Word-for-word transcription: reproduce all of the data, but not the pictures.

- [Stored entries]:
== Segment start ==
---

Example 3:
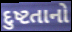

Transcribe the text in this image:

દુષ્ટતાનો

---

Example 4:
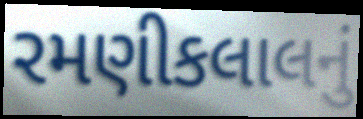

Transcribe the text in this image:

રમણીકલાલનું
== Segment end ==
- [ANSWER TO THE EXERCISE]:
---

Example 3:

Transcribe the text in this image:

દુષ્ટતાનો

---

Example 4:

Transcribe the text in this image:

રમણીકલાલનું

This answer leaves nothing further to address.